The above illustration is from Life Among the Stars (1974) by V. A. Firsoff. It shows a tree octopus as representative of a hypothetical cephalopodesque lifeform that has the potential to evolve into a spacefaring species.
Firsoff imagines which types of lifeforms are most likely to follow an evolutionary pathway to sapience and eventually into space. Considering various Earth species as hypothetical candidates for proto-spacefarers, he notes that sealife is less constrained than landlife, which must deal with the vagaries of humidity and temperature on dry land, but:
these difficulties have honed the keen edge of perception and the thinking capacity of the land-livers to a general level above that of their marine counterparts, although some of the most intelligent animals are aquatic mammals, who have returned to the mother of all life after a prolonged evolutionary exile on the terra firma. The octopus, too, is a clever fellow.
He proposes that a lineage that begins with a clever octopus, already at an advantage over its marine brethren, venturing out of the sea and being honed by a challenging life in the trees is a very promising one:
[S]omething like an octopus, perhaps tree-climbing, is conceivable on land, especially in humid conditions; and, since this is a highly intelligent animal and equipped with limbs admirably suited for handling things, it could evolve to an industrial civilisation, which would be difficult for the dolphin, despite its large brain and developed language, because flippers are not much use for anything except swimming. Thus a race of pseudo-octopi may yet be piloting space ships!
This theme of certain species having more potential for sapience and spaceship-piloting was famously expanded upon by science fiction writer David Brin in his novels set in the Uplift Universe, where sapient patron species use genetic modification to nudge along other species deemed particularly ripe for sapience.
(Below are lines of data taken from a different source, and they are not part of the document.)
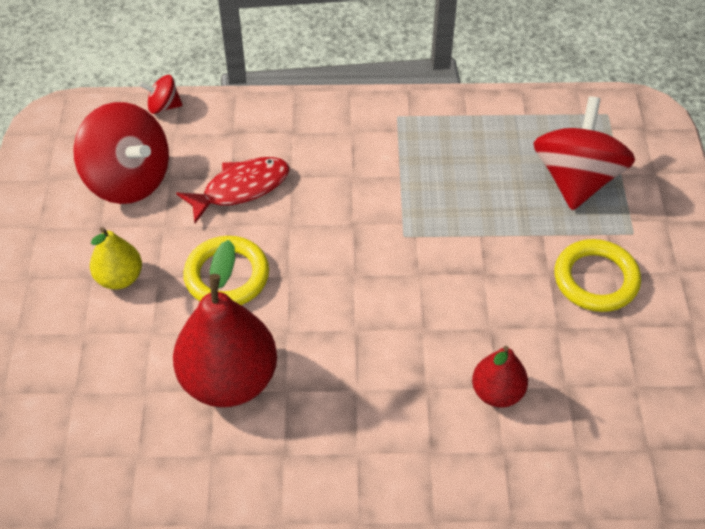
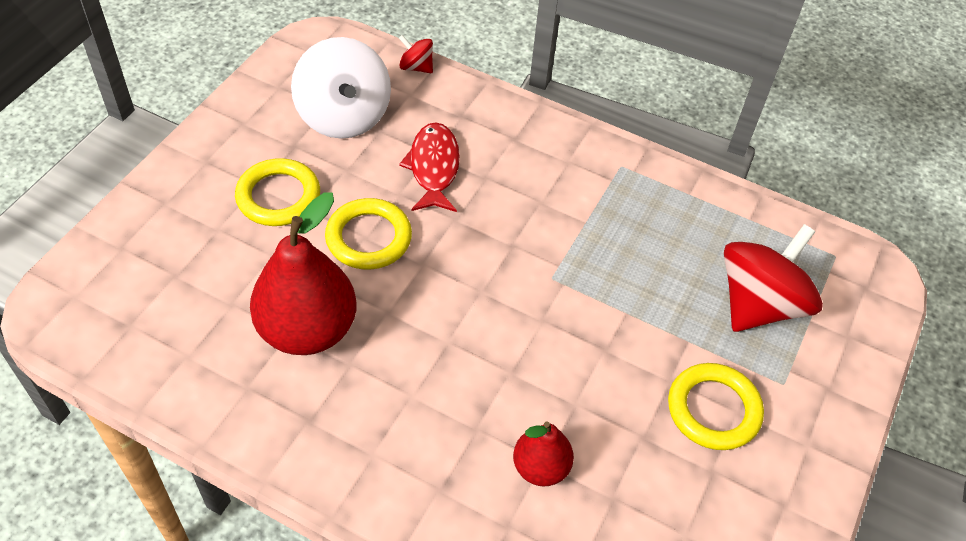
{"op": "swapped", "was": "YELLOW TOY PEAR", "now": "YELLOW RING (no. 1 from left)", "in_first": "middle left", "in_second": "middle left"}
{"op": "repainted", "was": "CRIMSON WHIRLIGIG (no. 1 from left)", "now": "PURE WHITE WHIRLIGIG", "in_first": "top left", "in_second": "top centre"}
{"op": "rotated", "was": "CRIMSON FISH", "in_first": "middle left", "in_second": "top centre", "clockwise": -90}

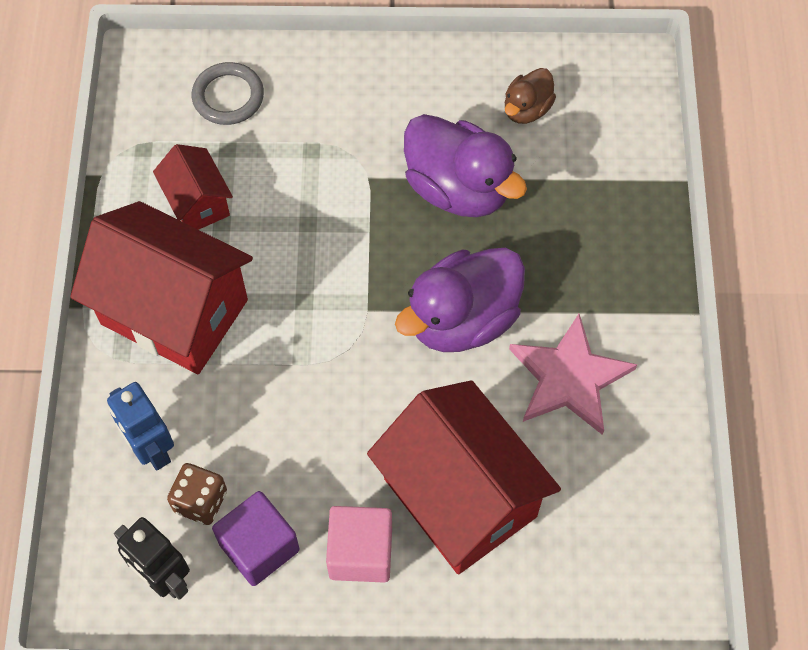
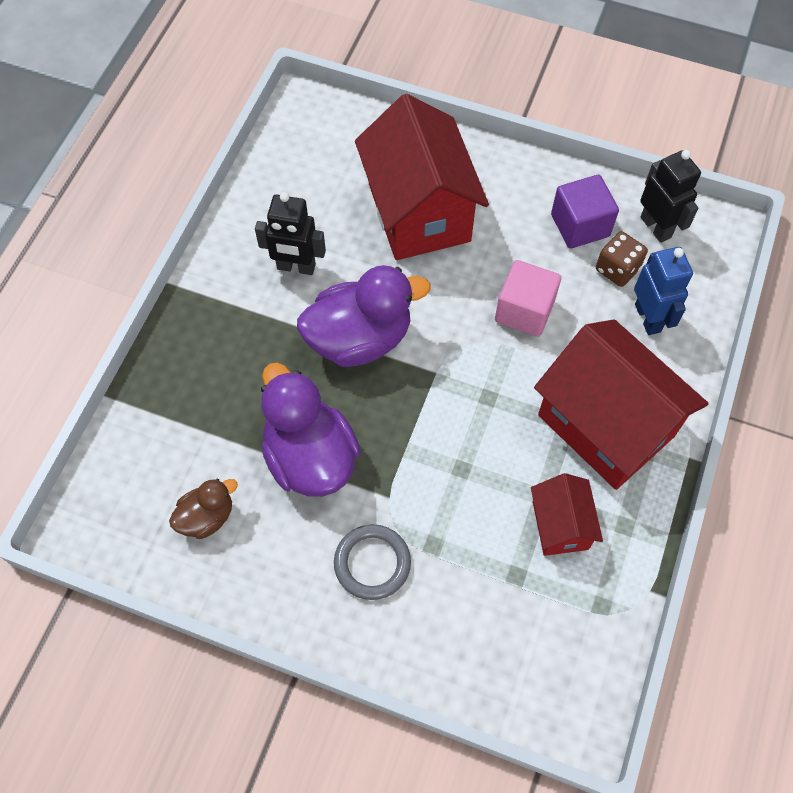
{"op": "shifted", "was": "GREY RING", "in_first": "top left", "in_second": "bottom centre"}
{"op": "shifted", "was": "PINK SOLID CUBE", "in_first": "bottom centre", "in_second": "centre"}
{"op": "swapped", "was": "PINK FIVE-POINTED STAR", "now": "BLACK TOY ROBOT (no. 1 from left)", "in_first": "middle right", "in_second": "top centre"}

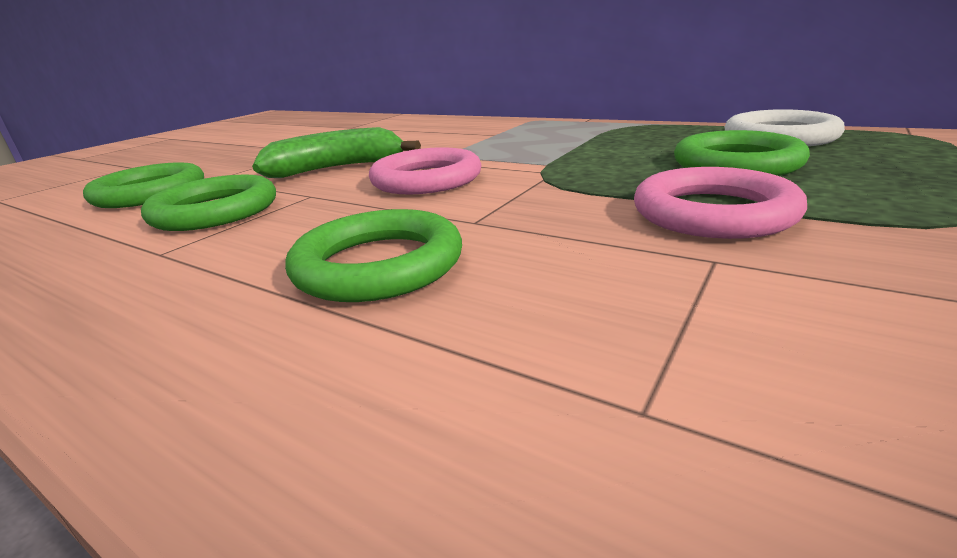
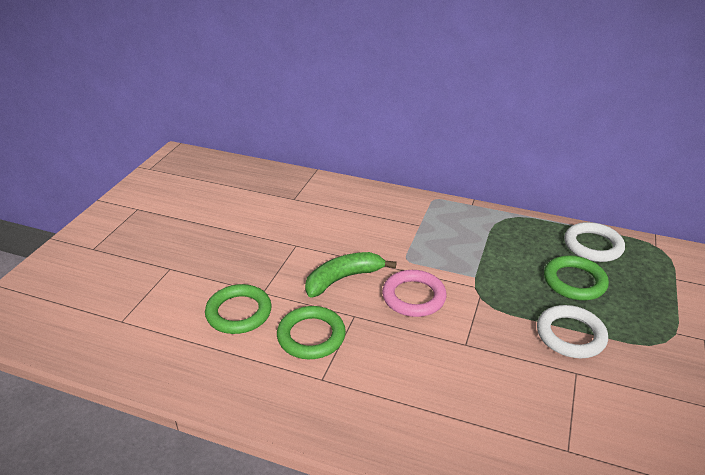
{"op": "gone", "was": "LEAF-GREEN RING (no. 3 from left)", "in_first": "centre"}
{"op": "repainted", "was": "PINK RING (no. 2 from left)", "now": "PURE WHITE RING (no. 1 from left)", "in_first": "middle right", "in_second": "bottom right"}

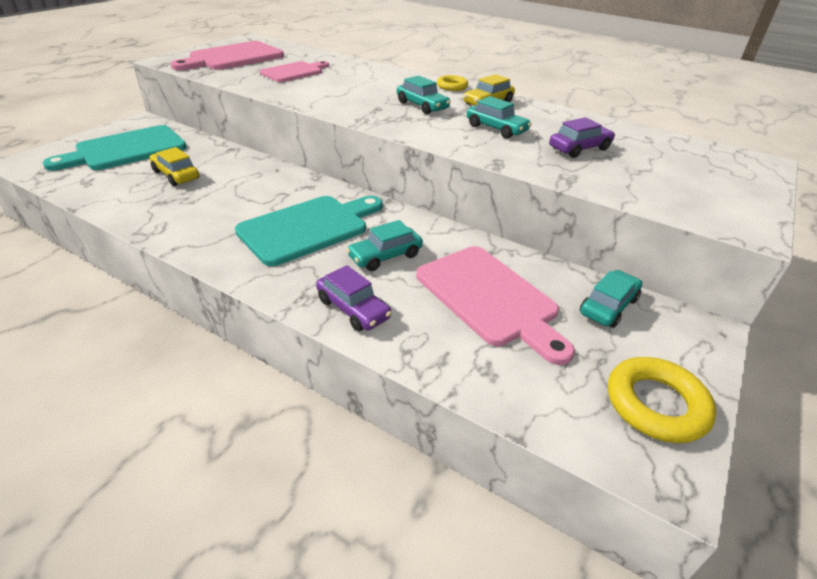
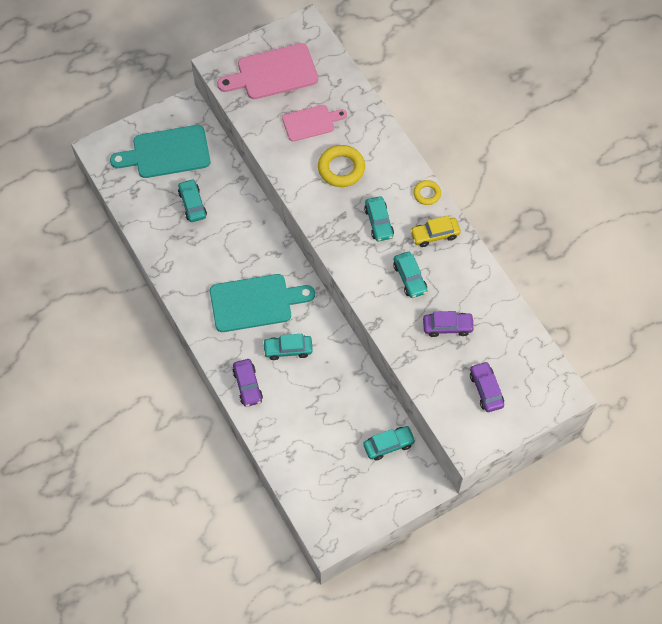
{"op": "gone", "was": "PINK BREAD BOARD (no. 3 from left)", "in_first": "centre"}
{"op": "new", "now": "ROYAL PURPLE TOY CAR (no. 3 from left)", "in_second": "middle right"}
{"op": "shifted", "was": "YELLOW RING (no. 2 from left in the first image)", "now": "YELLOW RING (no. 1 from left)", "in_first": "bottom right", "in_second": "top centre"}
{"op": "repainted", "was": "YELLOW TOY CAR (no. 1 from left)", "now": "TURQUOISE TOY CAR (no. 1 from left)", "in_first": "top left", "in_second": "top left"}

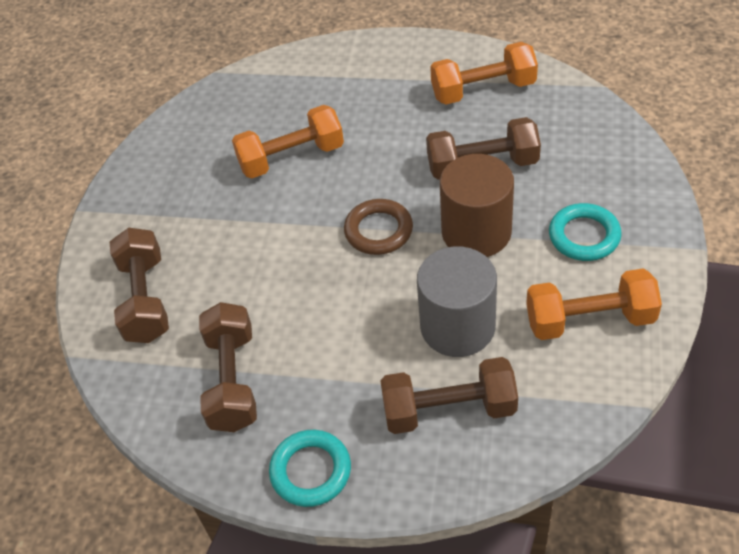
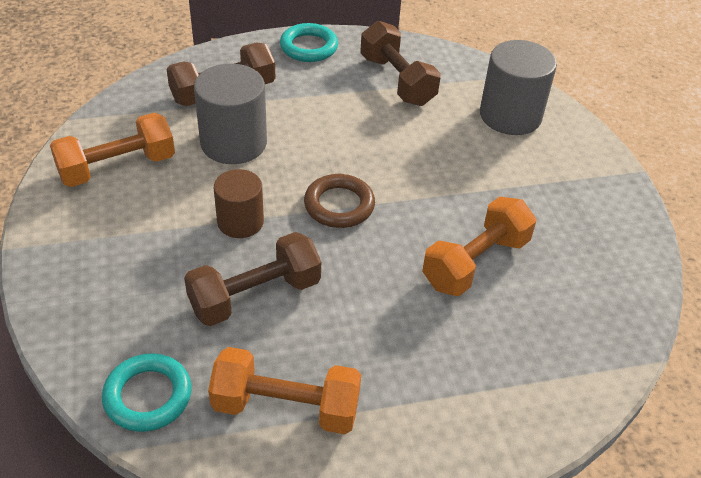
{"op": "shifted", "was": "TURQUOISE RING (no. 2 from left in the first image)", "now": "TURQUOISE RING (no. 1 from left)", "in_first": "middle right", "in_second": "bottom left"}
{"op": "swapped", "was": "DARK BROWN FREE WEIGHT (no. 1 from left)", "now": "GREY SOLID CYLINDER (no. 2 from left)", "in_first": "middle left", "in_second": "top right"}
{"op": "rotated", "was": "ORANGE-COLOURED FREE WEIGHT (no. 2 from left)", "in_first": "top centre", "in_second": "bottom centre", "clockwise": 45}
{"op": "scaled", "was": "DARK BROWN SOLID CYLINDER", "in_first": "centre", "in_second": "centre", "ratio": 0.64}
Not surprisingly, Brin's Contacting Aliens describes one of these patrons, the Puber (the grand-patrons of the series' main antagonists, the Soro), as having been uplifted from a species that was "arboreal, a sort of tree-dwelling octopus". How could Brin not include something with such obvious potential?
So what of the Pacific Northwest Tree Octopus, our dear, endangered friend? Does it have the potential to follow the path that Firsoff charts to the stars? And if it does, how can we deny it its potential by refusing to do everything we can to save it from extinction? With the shame of our past crimes against it and the present indifference among many of us to its plight, perhaps we owe the tree octopus to not just save it, but to uplift it, so that one day Paxarbolis ab-Human can take its place in the Community of the Universe where it belongs.